Batch of rendered images of shape (N, H, W, 3).

pytorch3d.datasets.render_cubified_voxels(voxels: ~torch.Tensor, shader_type=<class 'pytorch3d.renderer.mesh.shader.HardPhongShader'>, device: str | ~torch.device = 'cpu', **kwargs)[source]

Use the Cubify operator to convert inputs voxels to a mesh and then render that mesh.

Parameters:

voxels – FloatTensor of shape (N, D, D, D) where N is the batch size and D is the number of voxels along each dimension.
shader_type – shader_type: shader_type: Shader to use for rendering. Examples include HardPhongShader (default), SoftPhongShader etc or any other type of valid Shader class.
device – Device (as str or torch.device) on which the tensors should be located.
**kwargs – Accepts any of the kwargs that the renderer supports.

Returns:

Batch of rendered images of shape (N, H, W, 3).

class pytorch3d.datasets.ShapeNetCore(data_dir, synsets=None, version: int = 1, load_textures: bool = True, texture_resolution: int = 4)[source]

Bases: ShapeNetBase

This class loads ShapeNetCore from a given directory into a Dataset object. ShapeNetCore is a subset of the ShapeNet dataset and can be downloaded from https://www.shapenet.org/.

__init__(data_dir, synsets=None, version: int = 1, load_textures: bool = True, texture_resolution: int = 4) → None[source]

Store each object’s synset id and models id from data_dir.

Parameters:

data_dir – Path to ShapeNetCore data.
synsets – List of synset categories to load from ShapeNetCore in the form of synset offsets or labels. A combination of both is also accepted. When no category is specified, all categories in data_dir are loaded.
version – (int) version of ShapeNetCore data in data_dir, 1 or 2. Default is set to be 1. Version 1 has 57 categories and version 2 has 55 categories. Note: version 1 has two categories 02858304(boat) and 02992529(cellphone) that are hyponyms of categories 04530566(watercraft) and 04401088(telephone) respectively. You can combine the categories manually if needed. Version 2 doesn’t have 02858304(boat) or 02834778(bicycle) compared to version 1.
load_textures – Boolean indicating whether textures should loaded for the model. Textures will be of type TexturesAtlas i.e. a texture map per face.
texture_resolution – Int specifying the resolution of the texture map per face created using the textures in the obj file. A (texture_resolution, texture_resolution, 3) map is created per face.
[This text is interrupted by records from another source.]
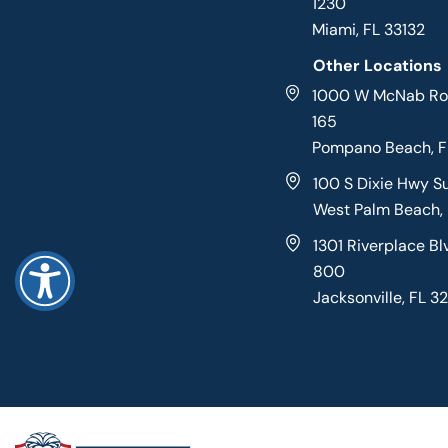
1230
Miami, FL 33132
Other Locations
1000 W McNab Roa
165
Pompano Beach, 
100 S Dixie Hwy S
West Palm Beach,
1301 Riverplace Bl
800
Jacksonville, FL 3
__getitem__(idx: int) → Dict[source]

Read a model by the given index.

Parameters:

idx – The idx of the model to be retrieved in the dataset.

Returns:

dictionary with following keys –

verts: FloatTensor of shape (V, 3).
faces: LongTensor of shape (F, 3) which indexes into the verts tensor.
synset_id (str): synset id
model_id (str): model id
label (str): synset label.

pytorch3d.datasets.collate_batched_meshes(batch: List[Dict])[source]

Take a list of objects in the form of dictionaries and merge them into a single dictionary. This function can be used with a Dataset object to create a torch.utils.data.Dataloader which directly returns Meshes objects. TODO: Add support for textures.

Parameters:

batch – List of dictionaries containing information about objects in the dataset.

Returns:

collated_dict –

Dictionary of collated lists. If batch contains both: verts and faces, a collated mesh batch is also returned.